Select Distinct B1 from B
Where B2 is A2

we have to reference parent query column. Alternatively, we can use joins.

0
Erwin Brandstetter On

You already have your explanation why correlated subqueries in the WHERE clause can reference all columns from tables in the FROM list.

Aside from that, using a JOIN or an EXISTS semi-join is often substantially faster than correlated subqueries. I would rewrite to this 100% equivalent query:

SELECT a.*
FROM   a
JOIN   (
   SELECT DISTINCT b1
   FROM   b
   WHERE  b2 is something
   ) b ON b.b1 = a.a1 
WHERE  a.a2 is something

Or, better yet:

SELECT *
FROM   a
WHERE  EXISTS (
   SELECT 1 
   FROM   b
   WHERE  b.b1 = a.a1 
   AND    b.b2 is something
   )
AND    a.a2 is something;
0
CodeCowboyOrg On

The results are not strange, the subquery CAN referernce the PARENT query. This is called a Correlated SubQuery and is very common. In your example you used the IN operator, but usually to OPTIMIZE a query with the IN operation is to replace IN with the EXISTS operator using a Correlated SubQuery.

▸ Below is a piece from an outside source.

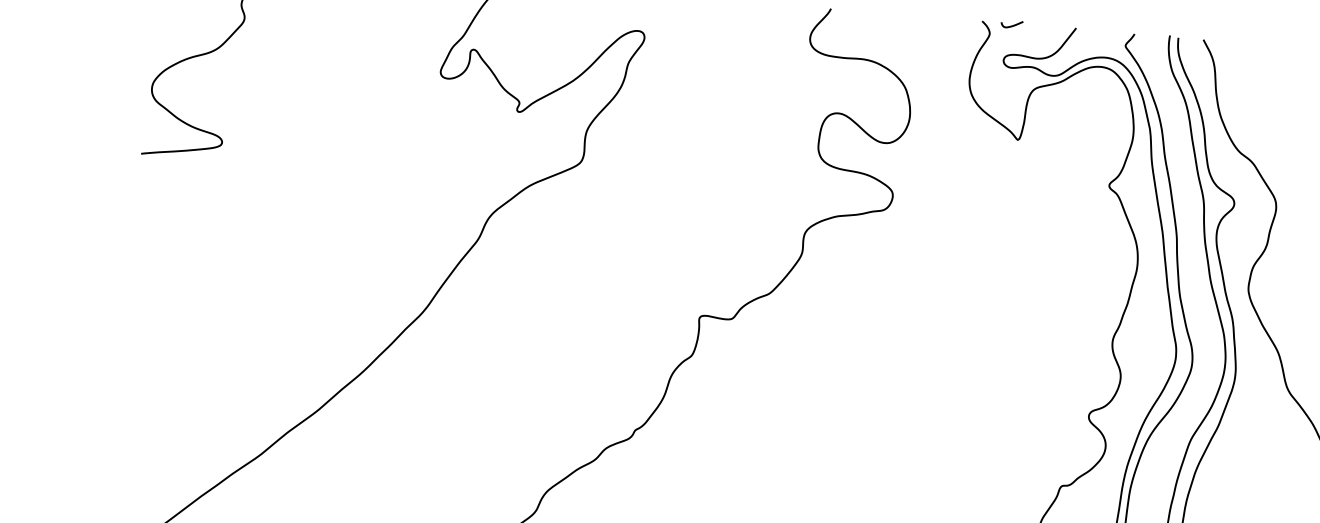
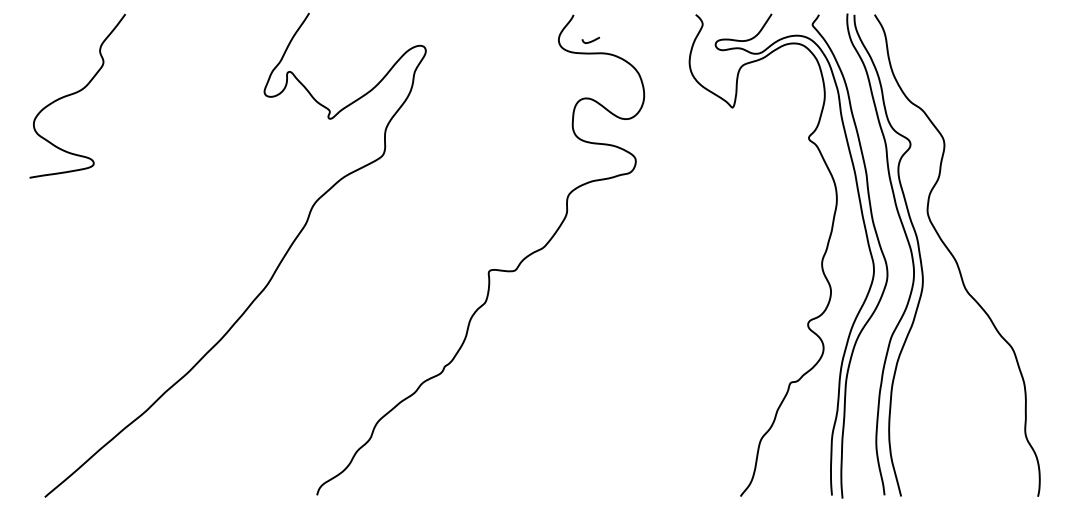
curve: (1012, 24) -> (591, 40), moved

To elaborate on Erwin's comment about EXISTS being faster, this is because when you use IN "sometimes" requires the Query to find all the values of the set. Whereas using EXISTS simply requires the First occurrence to be found to satisfy the condition. However it maybe the case that the Query Plan optimizes both to be the same. But using EXISTS explicitly assist the Optimizer in constructing the intended Query Plan faster.